### Extracto proporcionado ###

En la serie Mad Men, Don Draper representa el
arquetipo del sujeto misterioso, cuyo pasado está pleno de vacíos e
inconsistencias. Lo que le da mayor fuerza es que estos espacios sin letra lo
envuelven constantemente en un halo de dramatismo. Alrededor de él se van tejiendo infinidad de historias
donde predomina lo no dicho, lo oculto, lo que los griegos denominaban lo
obsceno, esto es, aquello que está atrás de la escena que es esencial para su
desarrollo pero no debe ser mostrado. El desfile de personajes maravillosos de Mad Men que van desde los niños hasta
los ancianos, nos muestra que siempre que estamos con otra persona, hay
paralelamente esa otra vida.
Apasionantes e
inquietantes son las raíces de lo que decidimos mantener oculto y lo que
hacemos para lograrlo, representan soplos de libertad, la emancipación de toda
forma de vasallaje. Desde el niño que guarda un secreto hasta el torturado que
no delata a sus compañeros, la “otra vida” es el espacio de nuestra
autenticidad. Esto no está libre de conflictos, para muchas personas reservarse
ciertos aspectos de su historia les resulta muy complicado, en la tradición
católica se instauró el dispositivo de la confesión, precisamente por el poder
del binomio secreto-autonomía, bajo el argumento de “que aunque no lo confieses,
Dios sabe lo que has hecho, pero si lo confiesas igual y eres beneficiario de
su misericordia”, la educación católica condiciona para la culpa y la delación.

###

Tareas pendientes:
- a) Reproduce fielmente el fragmento del extracto sobre Mad Men que va desde "Apasionantes e" hasta "y la delación.", ambos incluidos.
- b) Enumera lo que, según el extracto sobre Mad Men, predomina en las historias que se tejen alrededor de Don Draper.
Las entradas proceden de una fuente distinta.

### Datos mostrados ###

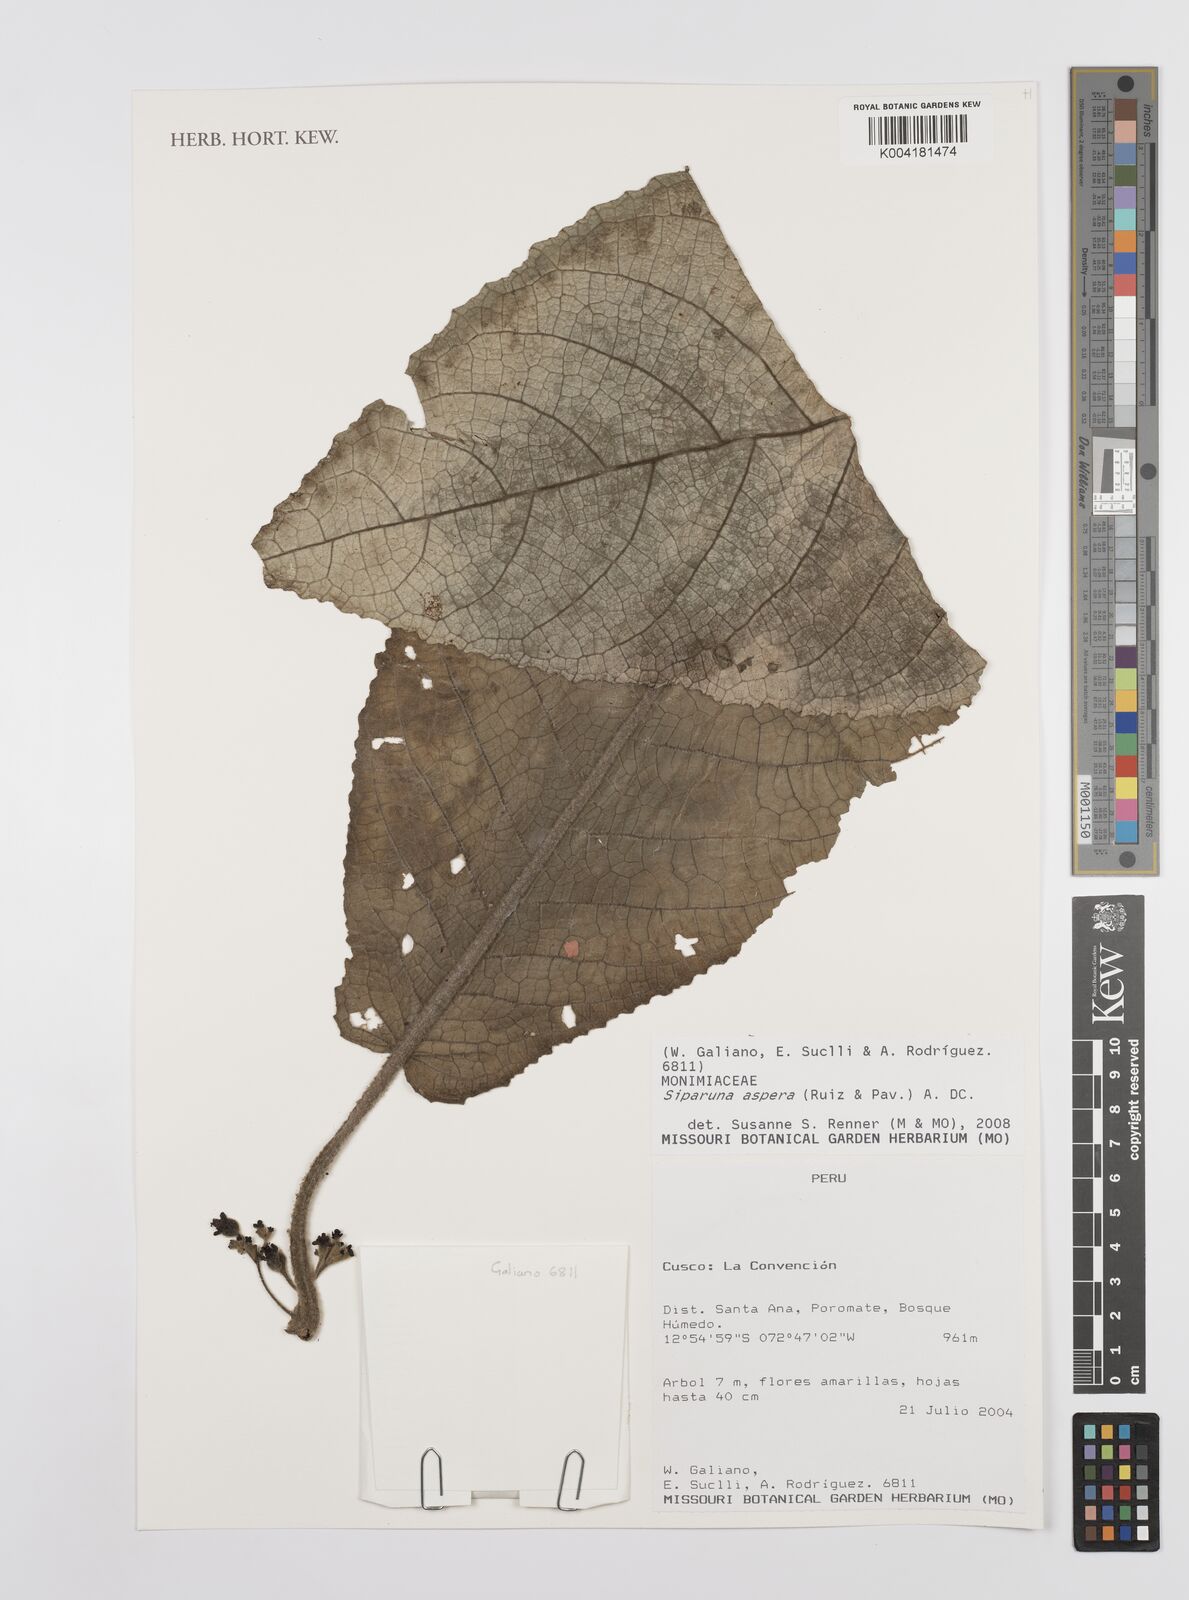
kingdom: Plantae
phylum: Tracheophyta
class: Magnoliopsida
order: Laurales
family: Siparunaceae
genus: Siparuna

###
### Datos mostrados ###

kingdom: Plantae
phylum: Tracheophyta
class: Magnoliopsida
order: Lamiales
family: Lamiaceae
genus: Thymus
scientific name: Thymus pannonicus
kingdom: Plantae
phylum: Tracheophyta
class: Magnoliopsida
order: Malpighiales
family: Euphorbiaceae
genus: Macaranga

###
### Datos mostrados ###

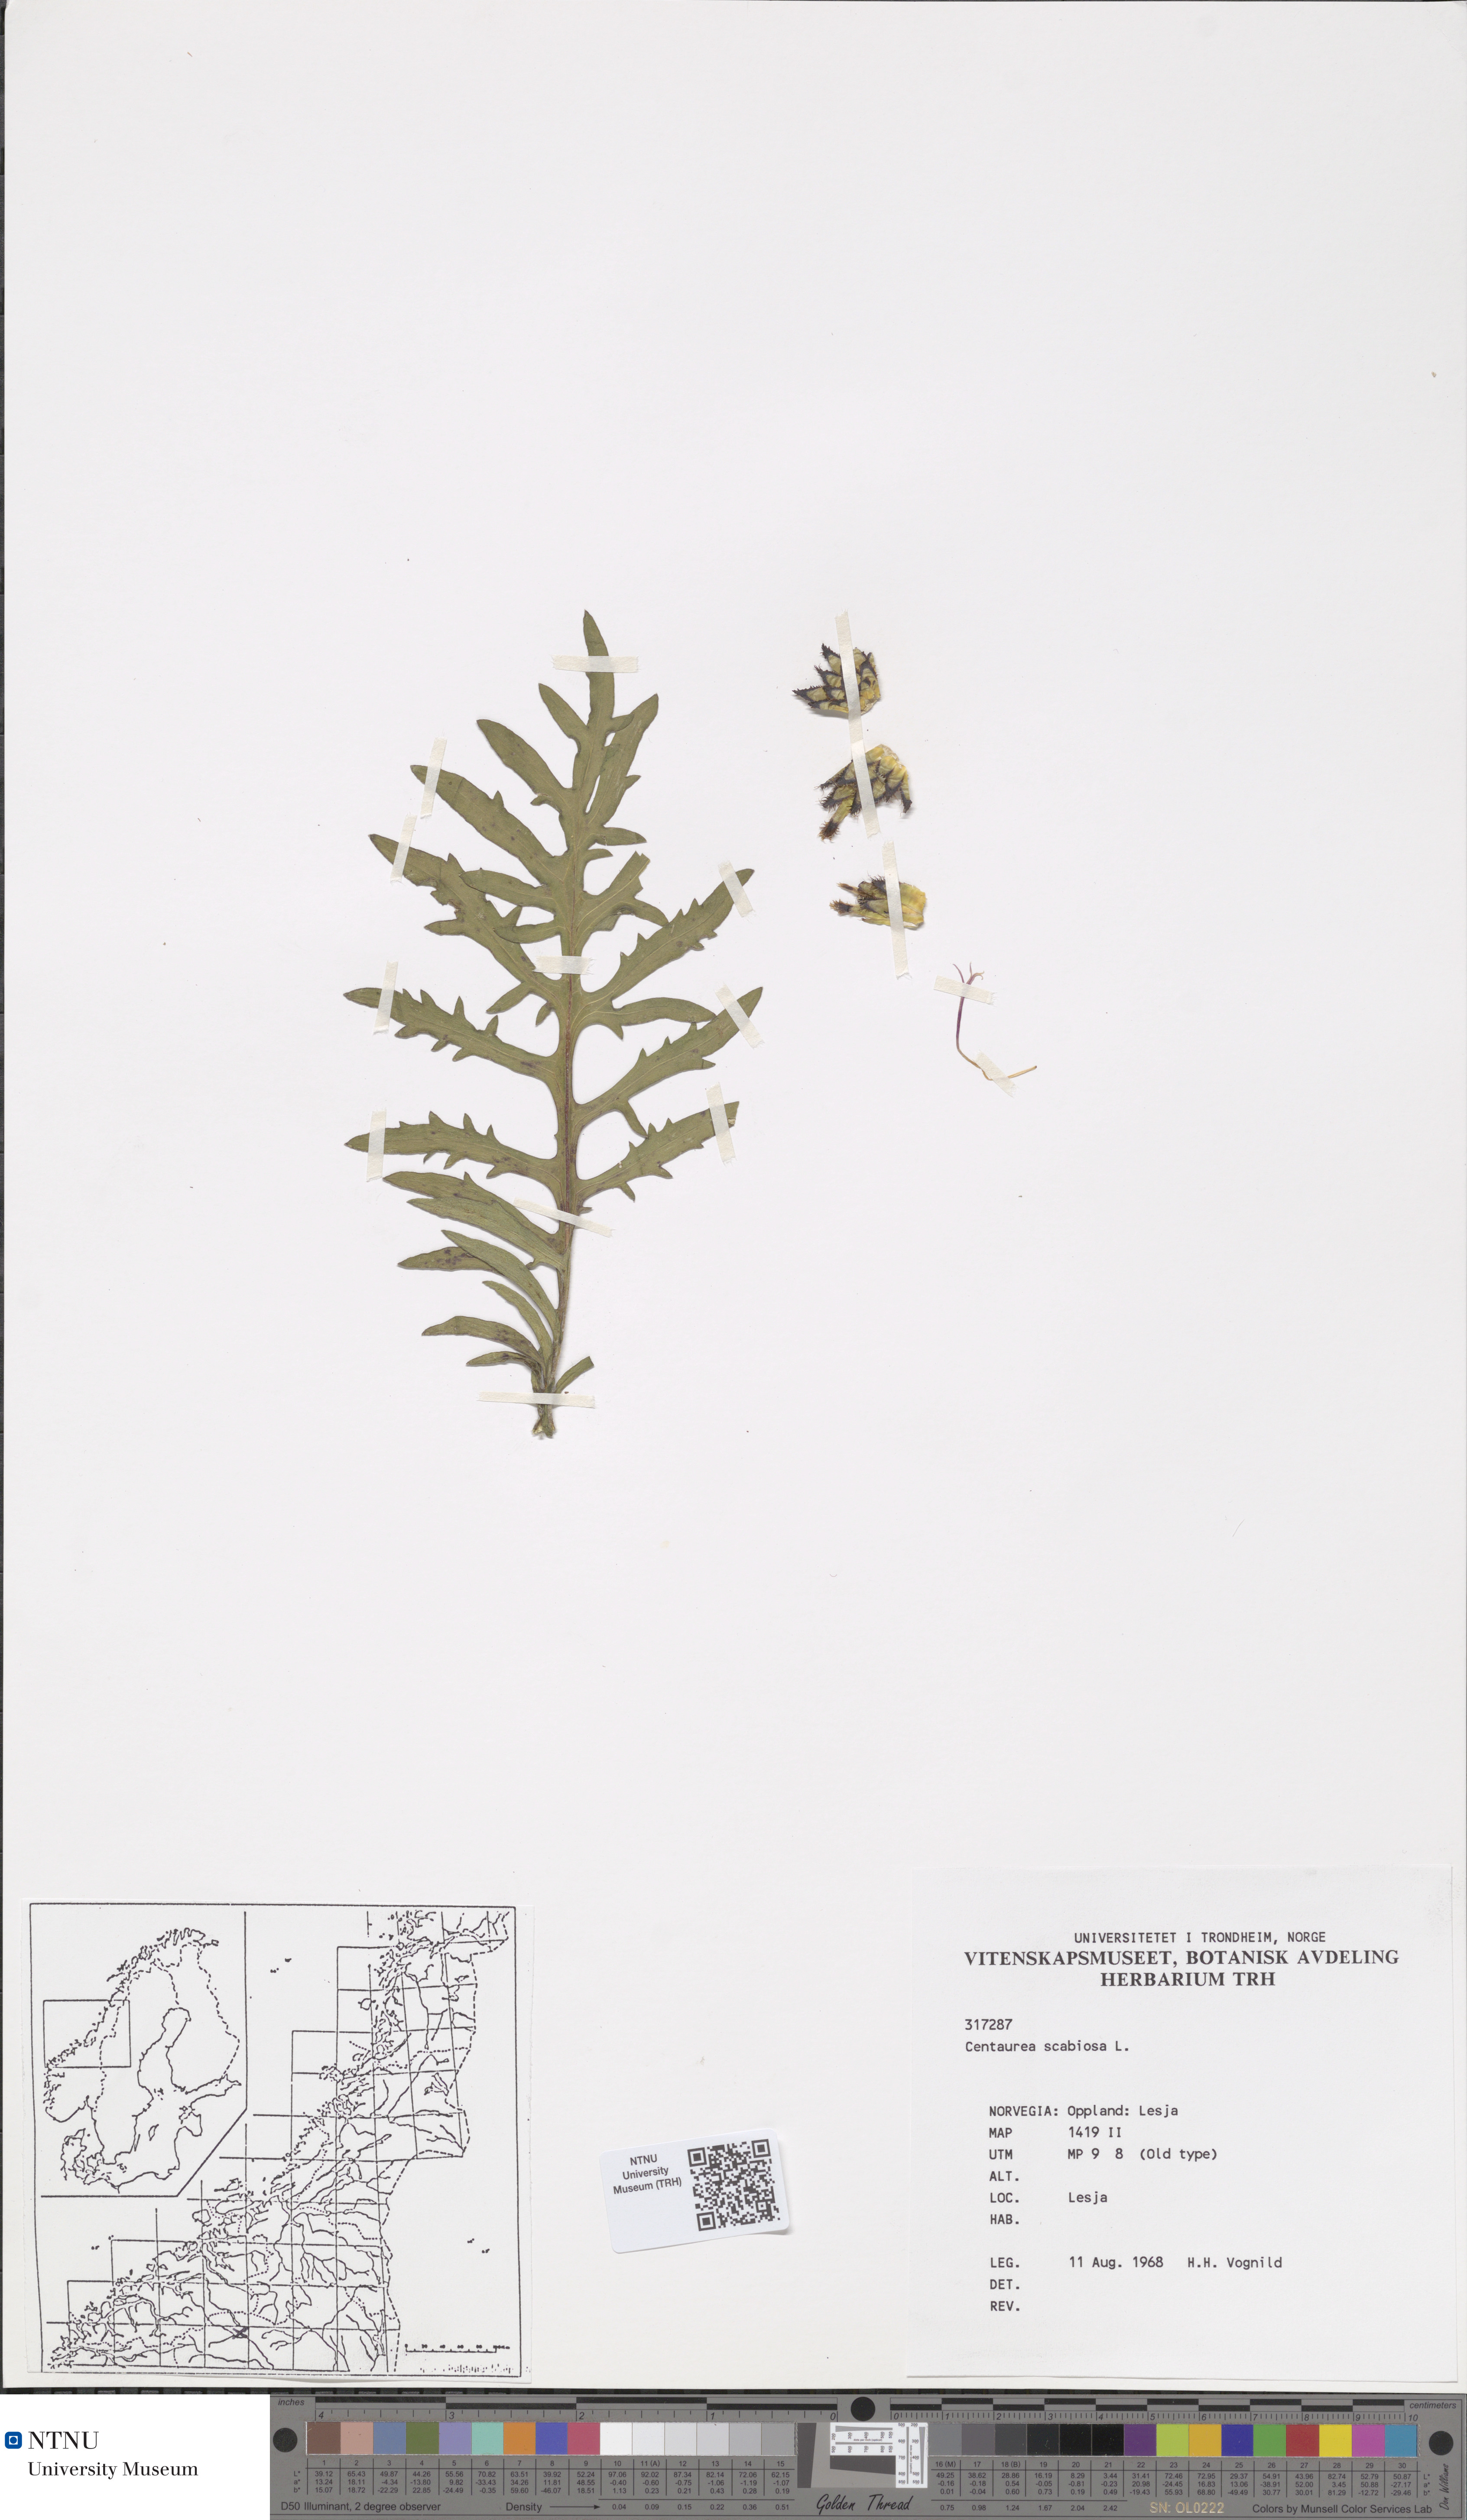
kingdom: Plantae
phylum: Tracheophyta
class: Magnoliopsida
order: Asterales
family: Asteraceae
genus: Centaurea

###

Resultados obtenidos:
- a)
Apasionantes e
inquietantes son las raíces de lo que decidimos mantener oculto y lo que
hacemos para lograrlo, representan soplos de libertad, la emancipación de toda
forma de vasallaje. Desde el niño que guarda un secreto hasta el torturado que
no delata a sus compañeros, la “otra vida” es el espacio de nuestra
autenticidad. Esto no está libre de conflictos, para muchas personas reservarse
ciertos aspectos de su historia les resulta muy complicado, en la tradición
católica se instauró el dispositivo de la confesión, precisamente por el poder
del binomio secreto-autonomía, bajo el argumento de “que aunque no lo confieses,
Dios sabe lo que has hecho, pero si lo confiesas igual y eres beneficiario de
su misericordia”, la educación católica condiciona para la culpa y la delación.

- b)
- lo no dicho
- lo oculto
- lo que los griegos denominaban lo obsceno